Qu’on en juge enfin : le polémiste Eric Zemmour ne manque pas une occasion de se lancer dans de viles provocations sur les migrants, l’Islam ou encore les prénoms à consonance étrangère. Les lecteurs de ce blog savent que je ne partage pas nombre de ses thèses car je ne suis pas de ceux qui réclament des murs ou se replient frileusement derrière les fausses certitudes d’une identité fantasmée. Pourtant, on peut s’inquiéter de savoir ce polémiste menacé de ne plus pouvoir s’exprimer dans les médias car après lui, à qui le tour ? Ceux qui ont lancé une pétition réclamant qu’il soit banni des plateaux de télévision ont-ils mesuré que ce qu’ils entendent restreindre n’est rien moins que la liberté d’expression ? Avec eux, il ne s’agit plus de combattre les analyses de ce monsieur, de prendre au sérieux les questions qu’il pose parfois de façon abjecte : le temps est au déni et à l’interdit. Ils voudraient donner un coup de pouce aux thèses populistes et xénophobes qu’ils ne s’y prendraient pas autrement ! Il est vrai que penser les questions de l’identité et de l’intégration est bien plus difficile et exigeant. Hélas, cela prouve que la paresse intellectuelle peut être liberticide…

Alors, comment ne pas trouver malsaine cette atmosphère dans laquelle la liberté d’expression serait à géométrie variable : accordée aux uns et refusée aux autres au nom d’on ne sait quelle « légitimité » ou de la bienséance du moment ?

Voilà quelques mois, des réveils douloureux nous avaient fait prendre conscience que la Fraternité était la grande oubliée de notre République. Aujourd’hui, obsédés par leurs combats, certains en arrivent à dénier à d’autres le droit de s’exprimer, menaçant ainsi la Liberté – et donc notre démocratie – et nient par là-même le principe d’Egalité. Les voilà mettant à mal notre devise républicaine ! Mais qu’on ne s’y trompe pas : le processus qu’ils engagent est le même que celui qui est à l’œuvre au sein des démocraties « illibérales » qui s’installent avec succès à l’est de l’Europe…

Voltaire avait écrit : « je ne suis pas d’accord avec ce que vous dites, mais je me battrai jusqu’à la mort pour que vous ayez le droit de le dire ». Il semble que ses propos aient été oubliés. Voltaire, réveille toi, ils sont devenus fous !
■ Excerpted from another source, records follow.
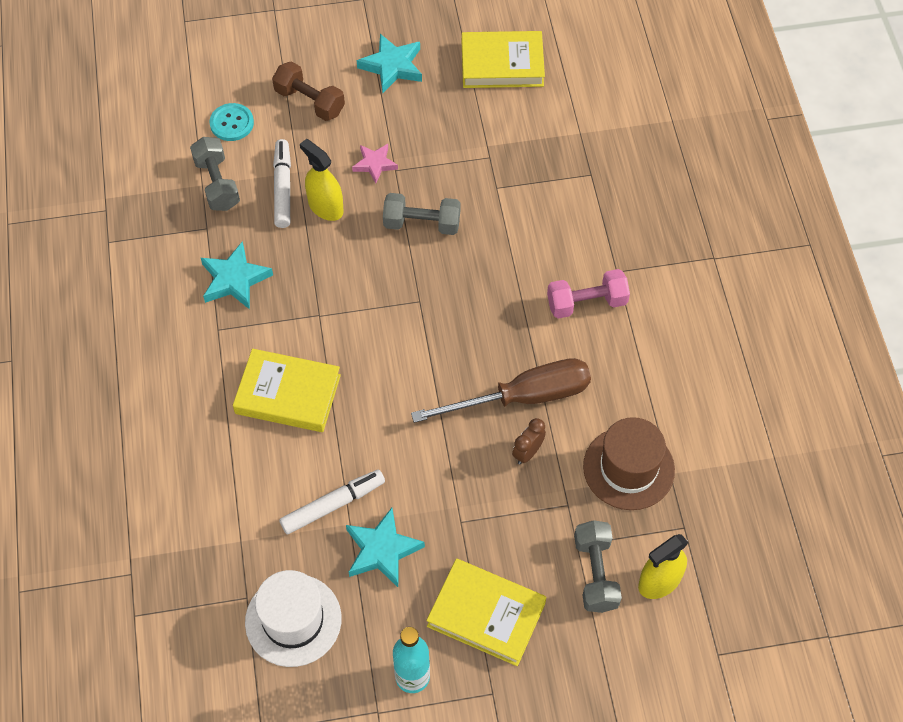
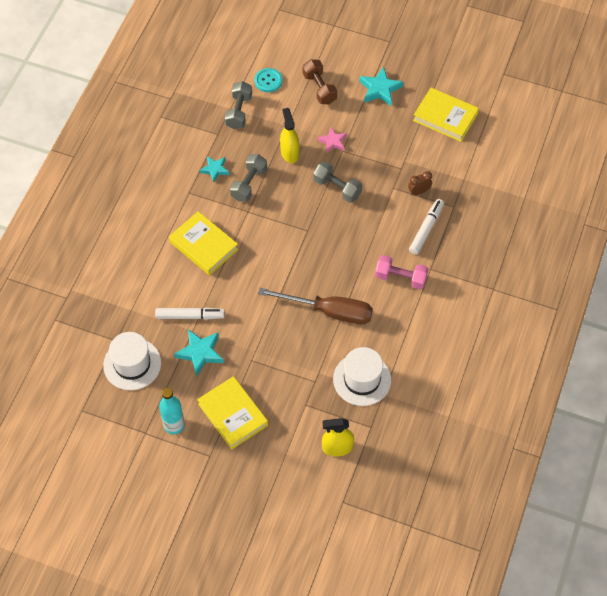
camera: 30 degrees right, 0 degrees up
turquoise star [201,241,273,309] -> turquoise star [200,156,229,183], size x0.65
white marker [273,139,291,228] -> white marker moved to [409,199,444,255]
brown clock [512,418,546,465] -> brown clock moved to [408,171,432,195]
grey dumbbell [574,520,622,613] -> grey dumbbell moved to [230,154,267,202]
brown hat [583,417,675,510] -> white hat [333,347,391,406]

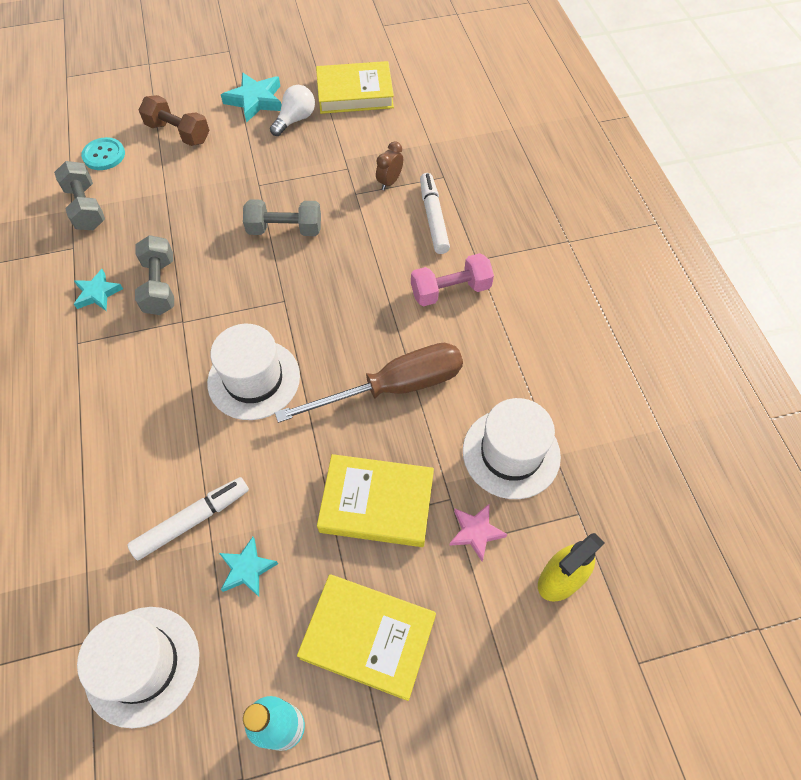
camera: 35 degrees left, 0 degrees up
yellow book [169,211,238,275] -> yellow book moved to [317,454,434,547]
turquoise star [174,329,224,376] -> turquoise star [219,537,278,597], size x0.65
yellow spray bottle [280,108,300,163] -> none
pink star [318,127,347,153] -> pink star moved to [449,503,508,561]
none -> white hat [207,324,300,420]
none -> white light bulb [270,85,315,136]

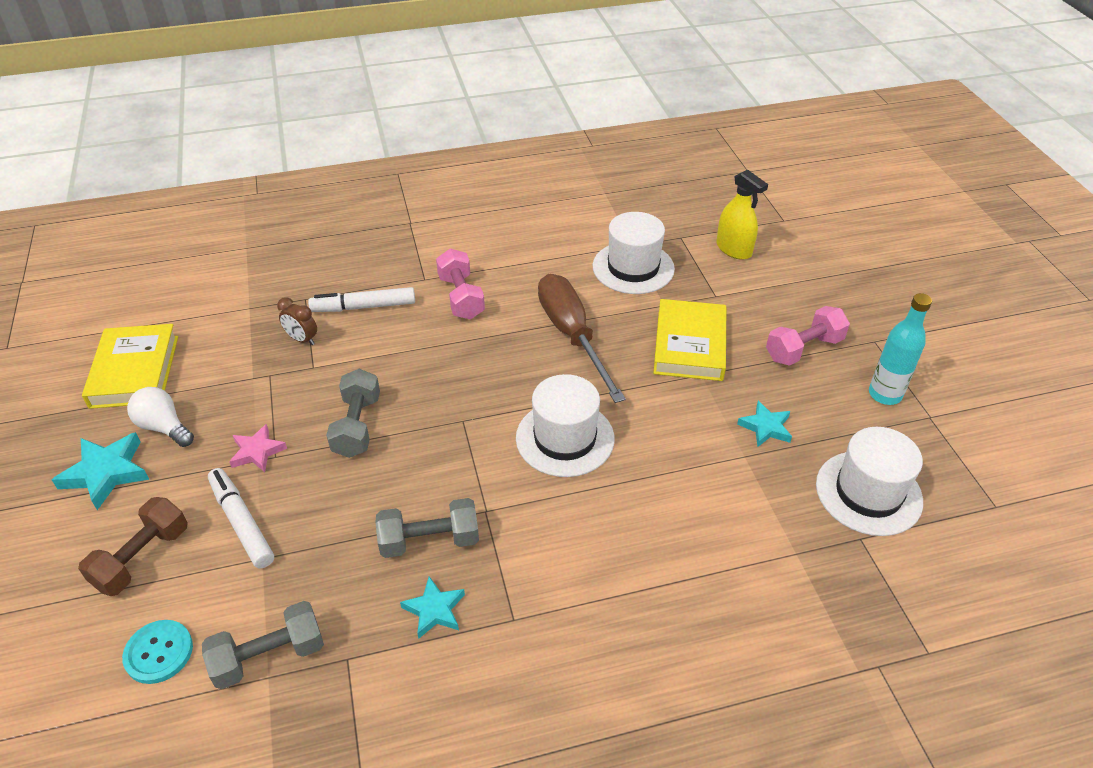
camera: 90 degrees left, 15 degrees down
white marker [128,477,249,560] -> white marker moved to [208,468,274,569]
yellow book [297,575,436,701] -> pink dumbbell [766,306,850,366]
pink star [449,503,508,561] -> pink star moved to [229,424,287,472]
* Très précisément 216 700 avortements pour 767 000 naissances soit un avortement pour 3,5 naissances en 2017. Comment croire qu’une telle proportion recouvre seulement les situations de détresse pour des femmes auxquelles la loi Veil apportait une solution ?..

** De l’Encyclique « Humanae Vitae » publiée par Paul VI il y a 50 ans, le 25 juillet 1968, et qui traitait de la sexualité du couple et de sa dignité, n’a été retenu que le plaidoyer contre la contraception.